There are only two things I'm deathly afraid of in this world...

And one of them is pumas.

Well, okay, not pumas per se. It's really more of a fear of the dark. I always get anxious when I walk into unfamiliar, dark rooms, or nooks outdoors, or expansive fields shrouded in pitch. The thing is, this fear of the dark manifests itself as a fear that an unseen puma will spring forth from the darkness to pounce on me and rend my flesh. I equate dark rooms with killer cougars.

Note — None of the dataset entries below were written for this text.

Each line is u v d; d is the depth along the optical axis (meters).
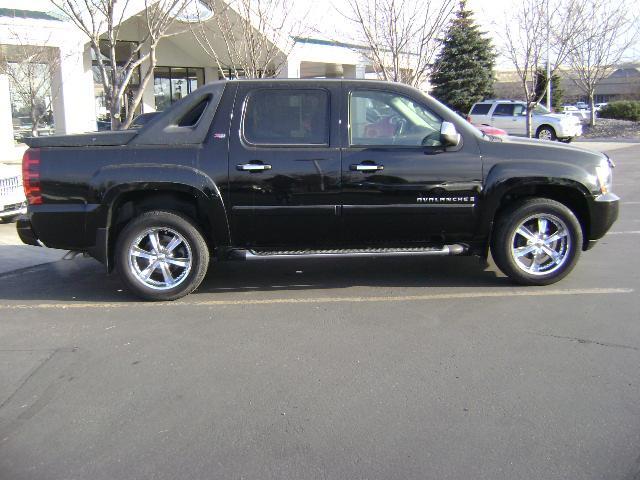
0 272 6.81
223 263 7.10
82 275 6.71
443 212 5.52
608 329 4.68
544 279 5.80
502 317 5.00
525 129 24.94
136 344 4.55
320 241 5.61
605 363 4.06
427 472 2.89
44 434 3.29
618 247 7.54
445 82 34.03
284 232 5.54
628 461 2.96
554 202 5.64
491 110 25.95
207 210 5.41
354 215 5.49
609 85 58.19
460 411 3.46
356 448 3.11
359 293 5.79
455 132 5.39
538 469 2.90
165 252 5.56
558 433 3.21
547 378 3.86
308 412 3.48
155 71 25.50
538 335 4.59
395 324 4.89
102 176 5.30
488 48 33.72
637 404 3.50
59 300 5.74
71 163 5.33
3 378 3.99
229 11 12.48
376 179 5.43
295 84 5.50
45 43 16.50
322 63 26.66
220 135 5.42
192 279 5.57
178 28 17.19
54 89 17.98
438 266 6.77
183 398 3.67
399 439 3.18
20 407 3.59
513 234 5.69
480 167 5.49
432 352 4.30
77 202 5.35
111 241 5.55
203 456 3.06
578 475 2.86
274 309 5.35
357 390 3.74
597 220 5.73
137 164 5.33
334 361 4.18
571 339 4.49
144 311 5.35
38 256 7.55
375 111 5.54
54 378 3.98
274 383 3.85
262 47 13.12
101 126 23.52
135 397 3.70
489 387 3.75
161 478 2.89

Last year at Stanford there was a killer puma loose in the foothills. It was attacking horses and mutilating livestock. There was a big mystery surrounding these attacks. Pumas aren't supposed to attack animals so much larger than themselves, and they usually don't come down out of the mountains so close to town. Feeling simultaneous dread and duty, I posted the following message around campus:

Y'all know me. Know how I earn a livin'. I'll catch this mountain lion for you, but it ain't gonna be easy. Not like going down to the pond and chasing bluegills and tommycocks. This lion, swallow you whole. No shakin', no tenderizin', down you go. And we gotta do it quick, that'll bring back your tourists, put all your businesses on a payin' basis. But it's not gonna be pleasant. I value my neck a lot more than three thousand bucks, chief. I'll find him for three, but I'll catch him, and kill him, for ten. But you've gotta make up your minds. If you want to stay alive, then ante up. If you want to play it cheap, be on welfare the whole winter. I don't want no volunteers, I don't want no mates, there's too many captains on this island. Ten thousand dollars for me by myself. For that you get the head, the tail, the whole damn thing.

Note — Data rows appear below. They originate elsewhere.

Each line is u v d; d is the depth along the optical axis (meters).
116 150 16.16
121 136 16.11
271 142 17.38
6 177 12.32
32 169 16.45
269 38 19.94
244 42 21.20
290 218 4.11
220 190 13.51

So, armed with a large tree branch, my intrepid best man and I set off into the hills in search of the creature. We wandered for hours, sticking diligently to the well-populated, paved path. We never encountered it, but I think we really scared the puma away. Soon after, a mountain lion (we cannot be sure it was the same one, but circumstantial evidence suggests so) meandered down out of the foothills into Palo Alto, where it was shot to death by the fuzz. I wasn't entirely convinced, however, and I told the newspaper so...

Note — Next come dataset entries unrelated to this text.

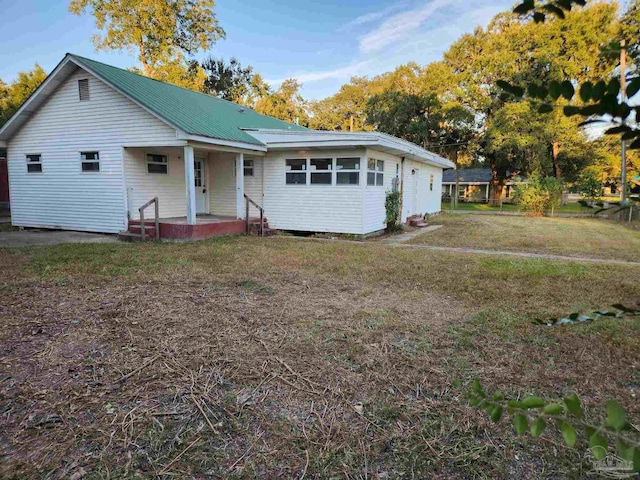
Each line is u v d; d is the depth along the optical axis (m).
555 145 26.69
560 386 2.94
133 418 2.53
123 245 9.08
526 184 21.34
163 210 11.78
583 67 21.34
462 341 3.71
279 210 12.20
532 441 2.34
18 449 2.24
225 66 31.22
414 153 13.33
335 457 2.22
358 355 3.43
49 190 11.80
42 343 3.59
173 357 3.36
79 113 10.93
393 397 2.80
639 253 9.00
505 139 25.08
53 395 2.77
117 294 5.12
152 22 25.19
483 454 2.23
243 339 3.74
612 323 4.10
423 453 2.25
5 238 10.30
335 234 11.50
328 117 40.44
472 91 26.50
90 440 2.32
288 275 6.31
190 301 4.87
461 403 2.72
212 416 2.57
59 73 10.62
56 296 5.00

What I am saying is that it may not be the mountain lion. I don't wanna get beaten up for this. Look, Daily, there are all kinds of cats in these parts, you know? Cougars, pumas, catamounts. And the chances that these bozos got the exact cat--it's a hundred to one. A hundred to one. Now I'm not saying that this is not the mountain lion. It probably is, Daily. It probably is. It's a man eater. It's extremely rare for these parts, but the fact is that the bit e radius on this different that the wounds on the victim. I just--I wanna be sure. Now what I want to do is very simple. The digestive system of this cat is very, very slow. Let's cut it open. Whatever it's eaten in the last 24 hours is bound to still be in there. And then we'll be sure.

The horse mutilations stopped after that cat was sacrificed. But I still lose sleep thinking that the true killer might be out there, in the dark, lurking.


Blogger The GraveDigger said...

I would really like one of those posters. I would also really like a polaroid of you in a filthy red trucker hat with tobacco stained teeth that I would paperclip to the poster.